**Task to complete:**
Using the entries that follow, give the number of lines containing the string "Waller". Write nothing besides that number.

** Opening The data block **

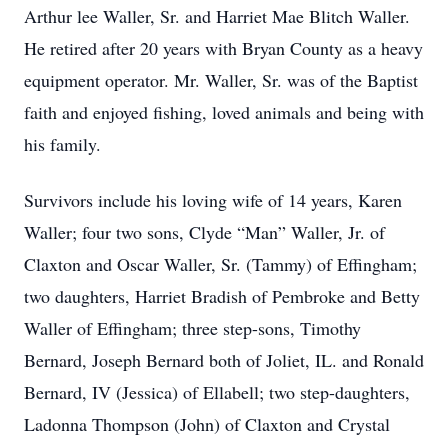
Arthur lee Waller, Sr. and Harriet Mae Blitch Waller.
He retired after 20 years with Bryan County as a heavy
equipment operator. Mr. Waller, Sr. was of the Baptist
faith and enjoyed fishing, loved animals and being with
his family.
Survivors include his loving wife of 14 years, Karen
Waller; four two sons, Clyde “Man” Waller, Jr. of
Claxton and Oscar Waller, Sr. (Tammy) of Effingham;
two daughters, Harriet Bradish of Pembroke and Betty
Waller of Effingham; three step-sons, Timothy
Bernard, Joseph Bernard both of Joliet, IL. and Ronald
Bernard, IV (Jessica) of Ellabell; two step-daughters,
Ladonna Thompson (John) of Claxton and Crystal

** Closing The data block **

**Finished exercise:**
5